B – Appréciation et portée pratique de la solution retenue
La solution se signale par une cohérence méthodologique. En référé, la sanction d’un commandement lacunaire par la qualification de contestation sérieuse préserve le droit du locataire à une information suffisante et rend opérante la faculté de régularisation. Elle renforce, sans excès, l’exigence de transparence documentaire, condition de l’efficacité de la clause résolutoire dans le cadre statutaire. L’office du juge demeure ainsi fidèle au couple non‑contestabilité/provisionnement, en liant étroitement l’octroi d’une provision à la qualité probatoire des pièces.

La portée pratique est immédiate.
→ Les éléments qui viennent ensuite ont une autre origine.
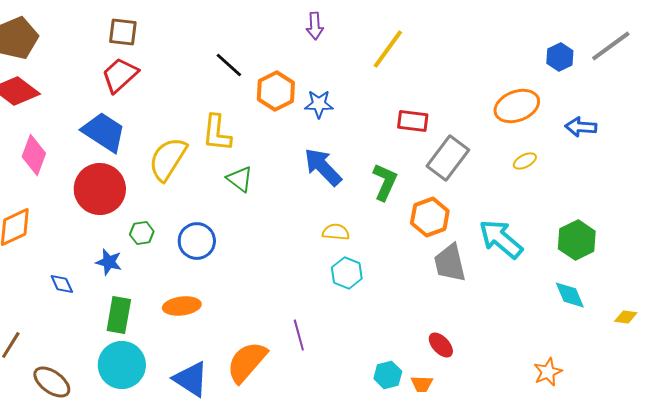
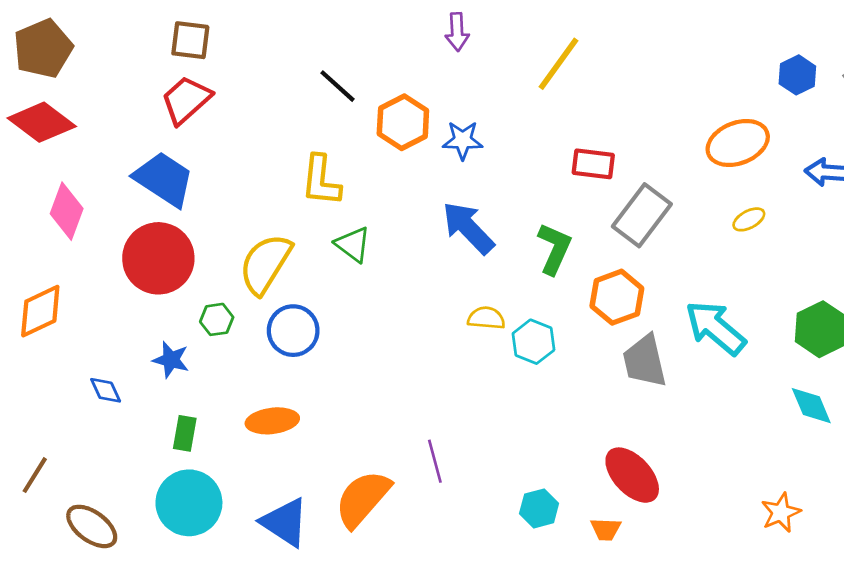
yellow semicircle: (168, 159) -> (265, 264), moved
cyan hexagon: (347, 273) -> (533, 342), moved
green rectangle: (119, 315) -> (185, 433), size x0.7
red ellipse: (441, 345) -> (632, 475), size x1.6
cyan hexagon: (388, 375) -> (539, 508), moved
Les bailleurs doivent annexer un décompte précis et vérifiable au commandement visant l’article L. 145-41, afin de sécuriser l’acquisition de la clause et l’accès au référé‑provision. À défaut, le contentieux bascule vers le fond, avec un allongement des délais et l’impossibilité d’obtenir des mesures rapides d’expulsion ou de paiement. La décision diffuse enfin un signal procédural clair: la rigueur formelle du commandement, loin d’être un ritualisme, conditionne l’effectivité des sanctions contractuelles et l’économie du référé commercial.